BRIEF A: In the mailing-list thread below about the dive-list loop, what value does get_divenr return when the dive list is empty?
BRIEF B: For each statement, say yes or no according to the mailing-list thread below about the dive-list loop, and quote the words that decide it. (i) The loop may be entered with i=0. (ii) When i=1, pdive is the first dive. (iii) For a dive in the divelist, get_divenr gives a non-negative divenr.

━━━ DOCUMENT TEXT ━━━

#585 was: Quick update

[Dirk Hohndel]

On Thu, Jul 03, 2014 at 04:36:15PM +0200, Robert Helling wrote:
> 
> On 03.07.2014, at 15:58, Dirk Hohndel <dirk at hohndel.org> wrote:
> 
> >> 1) A minor one: the “going back in time” is done as a loop with 
> >> 
> >> 	while (i && —i)
> >> 
> >> where i is the index in the dive list. Here, it seems to me i==0 is a perfectly fine value, it is the first entry in the dive list. So the condition should rather be
> >> 
> >> 	while (i >= 0 && --i >= 0)
> > 
> > Yes, but that's equivalent to what we have.
> > while (i && --i) allows i = 1 which gets decremented to 0 before the loop
> > starts.
> > 
> >> Could somebody please confirm/refute this?
> > 
> > refute :-)
> 
> Ahm. I thought the difference is whether the loop runs with the value
> i==0 (which is a perfectly fine number for an index of the dive list).
> Do you still hold to your refutation?

But of course. Here's the code:

        divenr = get_divenr(dive);
	when = dive->when;
	i = divenr;
	while (i && --i) {
		struct dive *pdive = get_dive(i);

if we have a dive in the divelist, then get_divenr will give us a
non-negative divenr.
If divenr is 0 (first dive), then the while condition will FAIL because
there is no previous dive pdive that we could look at (--i will be -1)
If divenr is >0, then the while condition will be true and pdive will
indeed be the previous dive.
And if the divelist is empty (or dive is NULL) get_divenr will give us -1
and the while condition will also be false.

So to condens my answer: no, i=0 is NOT a valid number on which to enter
the loop as then --i turns it into -1 and pdive would become NULL. i=1 is
perfectly fine (second dive in the list), pdive will be get_dive(0) and
therefore the first dive.

The difference is that it's perfectly fine to have i=0 AFTER the --i, but
not before it...

Any more questions?

/D

━━━ GIVEN DATA ━━━

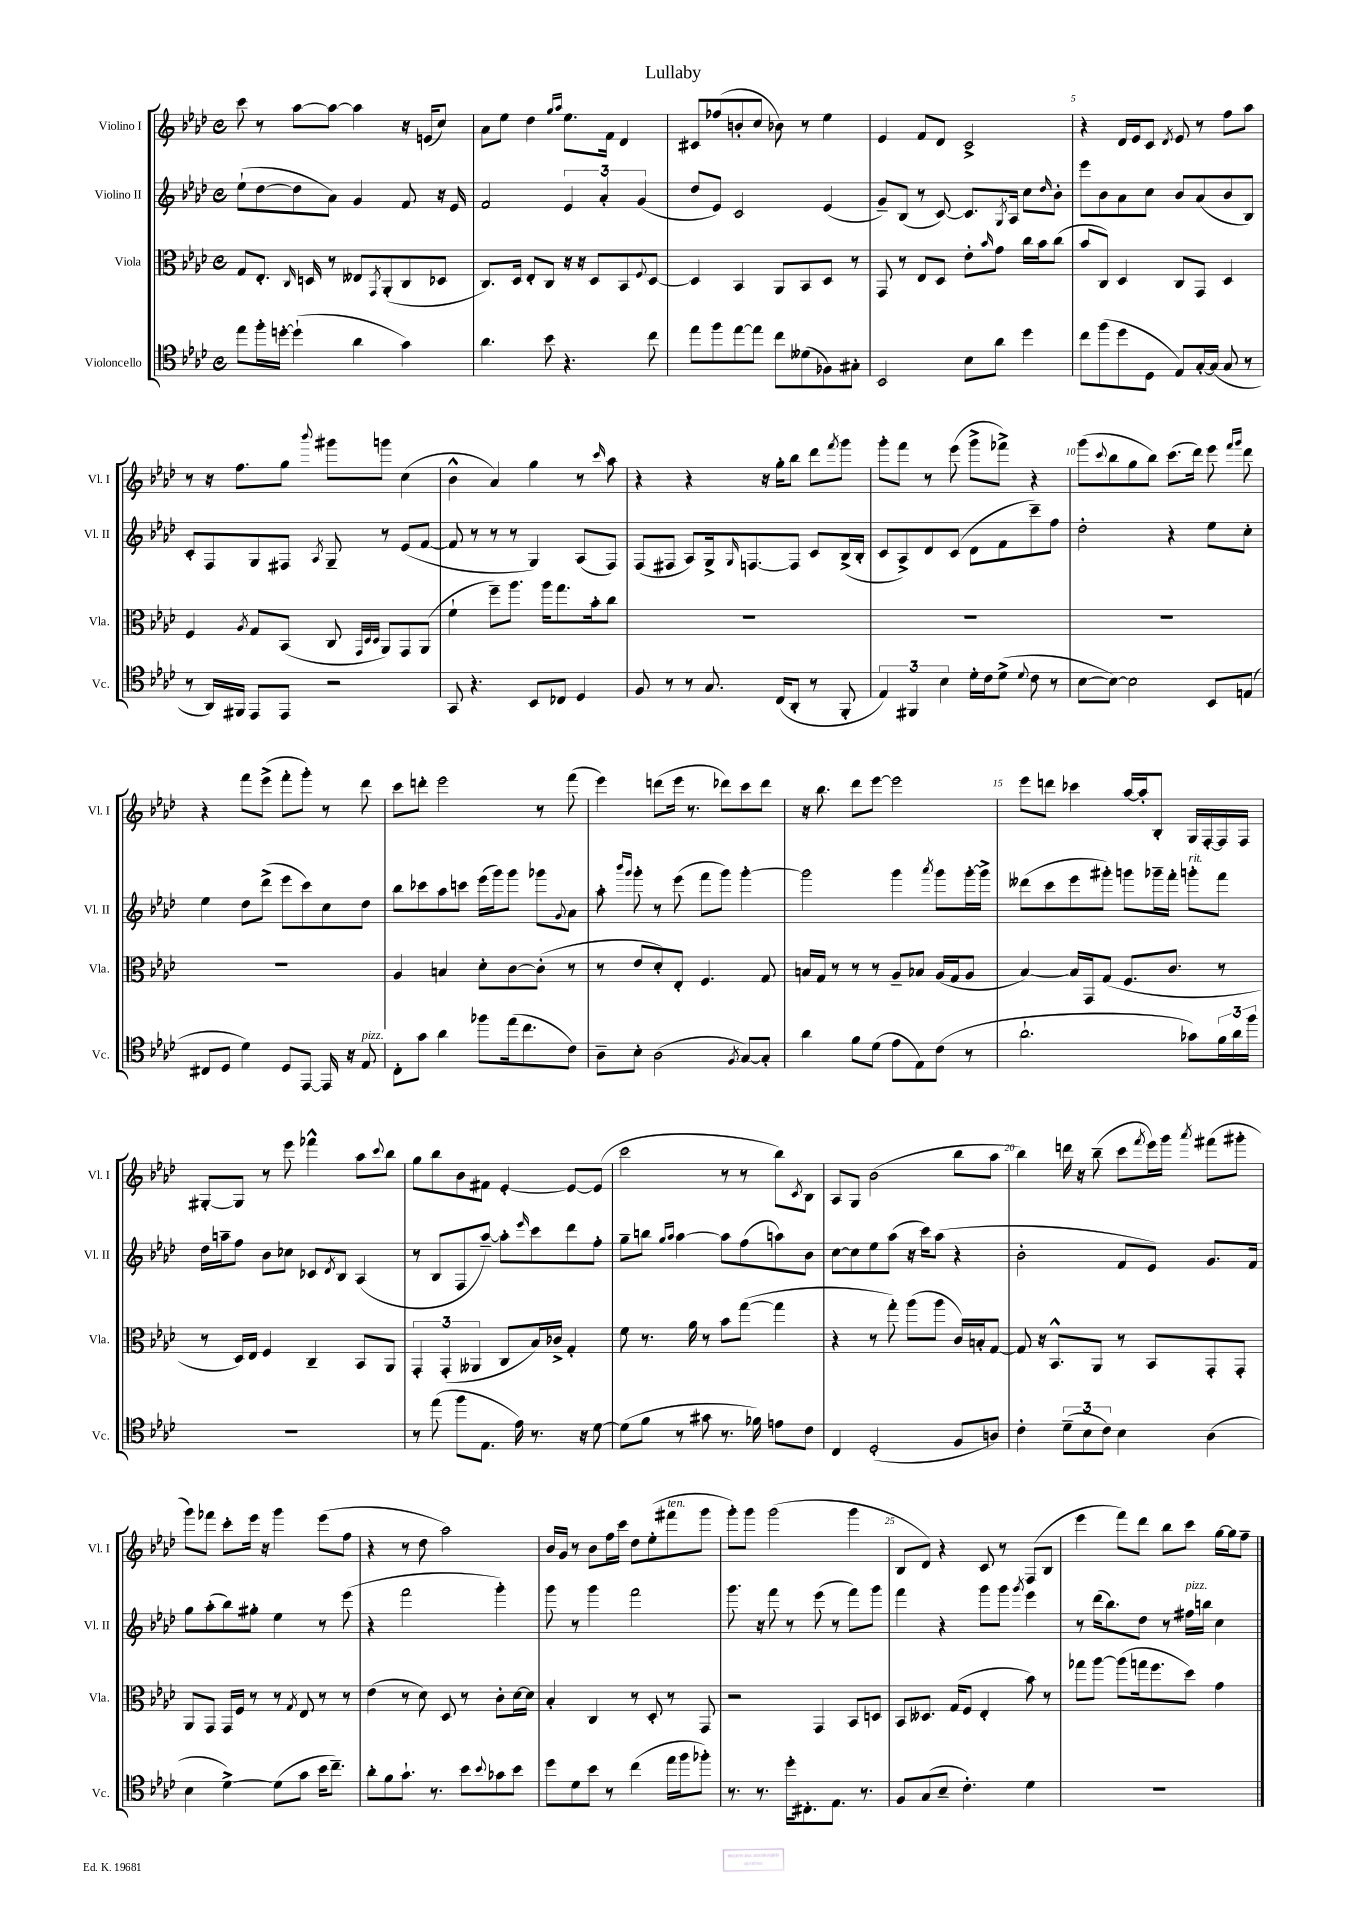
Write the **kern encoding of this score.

━━━

RESPONSE A: It returns -1.

RESPONSE B:
(i) No: "no, i=0 is NOT a valid number on which to enter the loop"
(ii) Yes: "i=1 is perfectly fine (second dive in the list), pdive will be get_dive(0) and therefore the first dive."
(iii) Yes: "if we have a dive in the divelist, then get_divenr will give us a non-negative divenr."